▶ [What to do]:
The records below are to be transcribed in full, exactly as given.

Segment Start: Materials provided

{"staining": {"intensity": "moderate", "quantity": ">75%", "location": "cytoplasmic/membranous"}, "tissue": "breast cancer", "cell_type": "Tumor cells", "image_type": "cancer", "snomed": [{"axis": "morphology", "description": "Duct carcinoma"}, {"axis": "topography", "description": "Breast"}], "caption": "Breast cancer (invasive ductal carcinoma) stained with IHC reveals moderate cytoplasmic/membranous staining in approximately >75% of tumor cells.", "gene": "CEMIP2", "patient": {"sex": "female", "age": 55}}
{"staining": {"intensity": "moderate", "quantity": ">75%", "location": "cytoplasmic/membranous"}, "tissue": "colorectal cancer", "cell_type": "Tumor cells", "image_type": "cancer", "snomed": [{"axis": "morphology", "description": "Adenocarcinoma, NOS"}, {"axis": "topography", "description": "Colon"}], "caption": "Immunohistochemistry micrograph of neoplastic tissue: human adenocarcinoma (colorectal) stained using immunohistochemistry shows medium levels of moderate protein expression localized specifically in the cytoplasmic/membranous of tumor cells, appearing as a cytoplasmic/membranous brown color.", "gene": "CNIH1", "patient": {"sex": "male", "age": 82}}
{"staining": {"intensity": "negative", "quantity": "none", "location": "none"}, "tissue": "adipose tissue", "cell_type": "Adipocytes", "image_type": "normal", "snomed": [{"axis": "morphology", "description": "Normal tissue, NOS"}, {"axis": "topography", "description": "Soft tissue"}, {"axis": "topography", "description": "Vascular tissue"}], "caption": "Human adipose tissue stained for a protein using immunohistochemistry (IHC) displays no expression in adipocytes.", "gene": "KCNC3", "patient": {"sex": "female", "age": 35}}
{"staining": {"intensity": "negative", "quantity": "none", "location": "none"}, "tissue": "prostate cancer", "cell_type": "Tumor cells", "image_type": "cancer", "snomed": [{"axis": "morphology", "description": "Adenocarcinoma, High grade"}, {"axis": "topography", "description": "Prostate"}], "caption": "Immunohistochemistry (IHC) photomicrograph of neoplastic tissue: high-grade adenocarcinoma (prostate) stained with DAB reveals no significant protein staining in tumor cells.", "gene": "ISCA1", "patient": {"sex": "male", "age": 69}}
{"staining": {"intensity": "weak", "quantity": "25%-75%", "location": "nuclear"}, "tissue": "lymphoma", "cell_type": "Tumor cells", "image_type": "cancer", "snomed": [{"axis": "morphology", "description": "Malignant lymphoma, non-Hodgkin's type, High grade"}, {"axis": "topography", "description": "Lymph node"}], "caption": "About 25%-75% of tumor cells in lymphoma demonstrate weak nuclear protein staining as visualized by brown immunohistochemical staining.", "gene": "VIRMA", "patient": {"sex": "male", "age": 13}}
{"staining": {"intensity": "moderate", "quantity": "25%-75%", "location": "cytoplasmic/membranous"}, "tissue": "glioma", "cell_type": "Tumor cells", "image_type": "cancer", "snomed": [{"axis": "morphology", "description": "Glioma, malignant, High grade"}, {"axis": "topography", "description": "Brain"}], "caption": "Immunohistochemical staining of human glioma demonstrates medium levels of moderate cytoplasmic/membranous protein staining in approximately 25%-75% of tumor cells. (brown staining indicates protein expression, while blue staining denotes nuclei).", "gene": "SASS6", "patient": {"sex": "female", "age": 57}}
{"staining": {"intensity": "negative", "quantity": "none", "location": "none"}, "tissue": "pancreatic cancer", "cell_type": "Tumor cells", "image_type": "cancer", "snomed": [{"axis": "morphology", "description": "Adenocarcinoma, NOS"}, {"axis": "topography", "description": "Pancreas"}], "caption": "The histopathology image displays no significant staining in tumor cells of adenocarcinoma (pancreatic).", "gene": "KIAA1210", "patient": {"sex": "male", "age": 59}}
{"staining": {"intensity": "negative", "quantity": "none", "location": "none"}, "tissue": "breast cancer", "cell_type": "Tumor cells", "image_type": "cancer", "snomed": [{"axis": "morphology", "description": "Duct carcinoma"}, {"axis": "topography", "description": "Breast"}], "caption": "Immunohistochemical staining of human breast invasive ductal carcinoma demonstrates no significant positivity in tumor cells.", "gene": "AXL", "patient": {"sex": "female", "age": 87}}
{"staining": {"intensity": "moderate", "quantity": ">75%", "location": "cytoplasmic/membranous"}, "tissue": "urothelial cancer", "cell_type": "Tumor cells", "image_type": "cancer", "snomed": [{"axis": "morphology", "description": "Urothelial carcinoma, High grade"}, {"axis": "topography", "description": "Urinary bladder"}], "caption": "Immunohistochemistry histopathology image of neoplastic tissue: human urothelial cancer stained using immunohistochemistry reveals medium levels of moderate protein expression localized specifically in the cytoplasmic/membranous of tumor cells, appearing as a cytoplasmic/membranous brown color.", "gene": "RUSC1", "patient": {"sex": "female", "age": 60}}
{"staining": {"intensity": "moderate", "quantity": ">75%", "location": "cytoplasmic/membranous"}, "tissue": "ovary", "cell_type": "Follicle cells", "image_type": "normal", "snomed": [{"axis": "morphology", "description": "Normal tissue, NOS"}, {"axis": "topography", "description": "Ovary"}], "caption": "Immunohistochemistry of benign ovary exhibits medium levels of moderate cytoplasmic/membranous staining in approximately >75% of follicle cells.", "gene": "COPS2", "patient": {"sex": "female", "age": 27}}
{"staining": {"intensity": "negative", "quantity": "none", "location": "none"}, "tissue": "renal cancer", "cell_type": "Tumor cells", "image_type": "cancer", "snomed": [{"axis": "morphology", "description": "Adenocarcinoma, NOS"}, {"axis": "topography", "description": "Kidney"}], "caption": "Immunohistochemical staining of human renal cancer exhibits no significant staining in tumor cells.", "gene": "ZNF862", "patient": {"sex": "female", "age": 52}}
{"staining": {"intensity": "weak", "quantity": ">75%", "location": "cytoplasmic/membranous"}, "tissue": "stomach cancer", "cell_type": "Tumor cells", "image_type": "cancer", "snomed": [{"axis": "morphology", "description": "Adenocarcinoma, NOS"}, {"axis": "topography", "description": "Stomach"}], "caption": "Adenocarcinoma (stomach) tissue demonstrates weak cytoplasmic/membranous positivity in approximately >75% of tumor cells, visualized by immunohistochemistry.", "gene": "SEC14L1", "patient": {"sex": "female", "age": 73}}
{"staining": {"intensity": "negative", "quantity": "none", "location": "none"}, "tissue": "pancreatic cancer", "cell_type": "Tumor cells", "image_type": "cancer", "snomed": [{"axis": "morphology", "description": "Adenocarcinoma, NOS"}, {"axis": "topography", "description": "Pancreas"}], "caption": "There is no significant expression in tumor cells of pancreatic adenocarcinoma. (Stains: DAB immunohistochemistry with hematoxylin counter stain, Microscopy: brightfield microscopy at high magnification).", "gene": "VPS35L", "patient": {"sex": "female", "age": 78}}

Segment End: Materials provided

▶ [Written response]:
{"staining": {"intensity": "moderate", "quantity": ">75%", "location": "cytoplasmic/membranous"}, "tissue": "breast cancer", "cell_type": "Tumor cells", "image_type": "cancer", "snomed": [{"axis": "morphology", "description": "Duct carcinoma"}, {"axis": "topography", "description": "Breast"}], "caption": "Breast cancer (invasive ductal carcinoma) stained with IHC reveals moderate cytoplasmic/membranous staining in approximately >75% of tumor cells.", "gene": "CEMIP2", "patient": {"sex": "female", "age": 55}}
{"staining": {"intensity": "moderate", "quantity": ">75%", "location": "cytoplasmic/membranous"}, "tissue": "colorectal cancer", "cell_type": "Tumor cells", "image_type": "cancer", "snomed": [{"axis": "morphology", "description": "Adenocarcinoma, NOS"}, {"axis": "topography", "description": "Colon"}], "caption": "Immunohistochemistry micrograph of neoplastic tissue: human adenocarcinoma (colorectal) stained using immunohistochemistry shows medium levels of moderate protein expression localized specifically in the cytoplasmic/membranous of tumor cells, appearing as a cytoplasmic/membranous brown color.", "gene": "CNIH1", "patient": {"sex": "male", "age": 82}}
{"staining": {"intensity": "negative", "quantity": "none", "location": "none"}, "tissue": "adipose tissue", "cell_type": "Adipocytes", "image_type": "normal", "snomed": [{"axis": "morphology", "description": "Normal tissue, NOS"}, {"axis": "topography", "description": "Soft tissue"}, {"axis": "topography", "description": "Vascular tissue"}], "caption": "Human adipose tissue stained for a protein using immunohistochemistry (IHC) displays no expression in adipocytes.", "gene": "KCNC3", "patient": {"sex": "female", "age": 35}}
{"staining": {"intensity": "negative", "quantity": "none", "location": "none"}, "tissue": "prostate cancer", "cell_type": "Tumor cells", "image_type": "cancer", "snomed": [{"axis": "morphology", "description": "Adenocarcinoma, High grade"}, {"axis": "topography", "description": "Prostate"}], "caption": "Immunohistochemistry (IHC) photomicrograph of neoplastic tissue: high-grade adenocarcinoma (prostate) stained with DAB reveals no significant protein staining in tumor cells.", "gene": "ISCA1", "patient": {"sex": "male", "age": 69}}
{"staining": {"intensity": "weak", "quantity": "25%-75%", "location": "nuclear"}, "tissue": "lymphoma", "cell_type": "Tumor cells", "image_type": "cancer", "snomed": [{"axis": "morphology", "description": "Malignant lymphoma, non-Hodgkin's type, High grade"}, {"axis": "topography", "description": "Lymph node"}], "caption": "About 25%-75% of tumor cells in lymphoma demonstrate weak nuclear protein staining as visualized by brown immunohistochemical staining.", "gene": "VIRMA", "patient": {"sex": "male", "age": 13}}
{"staining": {"intensity": "moderate", "quantity": "25%-75%", "location": "cytoplasmic/membranous"}, "tissue": "glioma", "cell_type": "Tumor cells", "image_type": "cancer", "snomed": [{"axis": "morphology", "description": "Glioma, malignant, High grade"}, {"axis": "topography", "description": "Brain"}], "caption": "Immunohistochemical staining of human glioma demonstrates medium levels of moderate cytoplasmic/membranous protein staining in approximately 25%-75% of tumor cells. (brown staining indicates protein expression, while blue staining denotes nuclei).", "gene": "SASS6", "patient": {"sex": "female", "age": 57}}
{"staining": {"intensity": "negative", "quantity": "none", "location": "none"}, "tissue": "pancreatic cancer", "cell_type": "Tumor cells", "image_type": "cancer", "snomed": [{"axis": "morphology", "description": "Adenocarcinoma, NOS"}, {"axis": "topography", "description": "Pancreas"}], "caption": "The histopathology image displays no significant staining in tumor cells of adenocarcinoma (pancreatic).", "gene": "KIAA1210", "patient": {"sex": "male", "age": 59}}
{"staining": {"intensity": "negative", "quantity": "none", "location": "none"}, "tissue": "breast cancer", "cell_type": "Tumor cells", "image_type": "cancer", "snomed": [{"axis": "morphology", "description": "Duct carcinoma"}, {"axis": "topography", "description": "Breast"}], "caption": "Immunohistochemical staining of human breast invasive ductal carcinoma demonstrates no significant positivity in tumor cells.", "gene": "AXL", "patient": {"sex": "female", "age": 87}}
{"staining": {"intensity": "moderate", "quantity": ">75%", "location": "cytoplasmic/membranous"}, "tissue": "urothelial cancer", "cell_type": "Tumor cells", "image_type": "cancer", "snomed": [{"axis": "morphology", "description": "Urothelial carcinoma, High grade"}, {"axis": "topography", "description": "Urinary bladder"}], "caption": "Immunohistochemistry histopathology image of neoplastic tissue: human urothelial cancer stained using immunohistochemistry reveals medium levels of moderate protein expression localized specifically in the cytoplasmic/membranous of tumor cells, appearing as a cytoplasmic/membranous brown color.", "gene": "RUSC1", "patient": {"sex": "female", "age": 60}}
{"staining": {"intensity": "moderate", "quantity": ">75%", "location": "cytoplasmic/membranous"}, "tissue": "ovary", "cell_type": "Follicle cells", "image_type": "normal", "snomed": [{"axis": "morphology", "description": "Normal tissue, NOS"}, {"axis": "topography", "description": "Ovary"}], "caption": "Immunohistochemistry of benign ovary exhibits medium levels of moderate cytoplasmic/membranous staining in approximately >75% of follicle cells.", "gene": "COPS2", "patient": {"sex": "female", "age": 27}}
{"staining": {"intensity": "negative", "quantity": "none", "location": "none"}, "tissue": "renal cancer", "cell_type": "Tumor cells", "image_type": "cancer", "snomed": [{"axis": "morphology", "description": "Adenocarcinoma, NOS"}, {"axis": "topography", "description": "Kidney"}], "caption": "Immunohistochemical staining of human renal cancer exhibits no significant staining in tumor cells.", "gene": "ZNF862", "patient": {"sex": "female", "age": 52}}
{"staining": {"intensity": "weak", "quantity": ">75%", "location": "cytoplasmic/membranous"}, "tissue": "stomach cancer", "cell_type": "Tumor cells", "image_type": "cancer", "snomed": [{"axis": "morphology", "description": "Adenocarcinoma, NOS"}, {"axis": "topography", "description": "Stomach"}], "caption": "Adenocarcinoma (stomach) tissue demonstrates weak cytoplasmic/membranous positivity in approximately >75% of tumor cells, visualized by immunohistochemistry.", "gene": "SEC14L1", "patient": {"sex": "female", "age": 73}}
{"staining": {"intensity": "negative", "quantity": "none", "location": "none"}, "tissue": "pancreatic cancer", "cell_type": "Tumor cells", "image_type": "cancer", "snomed": [{"axis": "morphology", "description": "Adenocarcinoma, NOS"}, {"axis": "topography", "description": "Pancreas"}], "caption": "There is no significant expression in tumor cells of pancreatic adenocarcinoma. (Stains: DAB immunohistochemistry with hematoxylin counter stain, Microscopy: brightfield microscopy at high magnification).", "gene": "VPS35L", "patient": {"sex": "female", "age": 78}}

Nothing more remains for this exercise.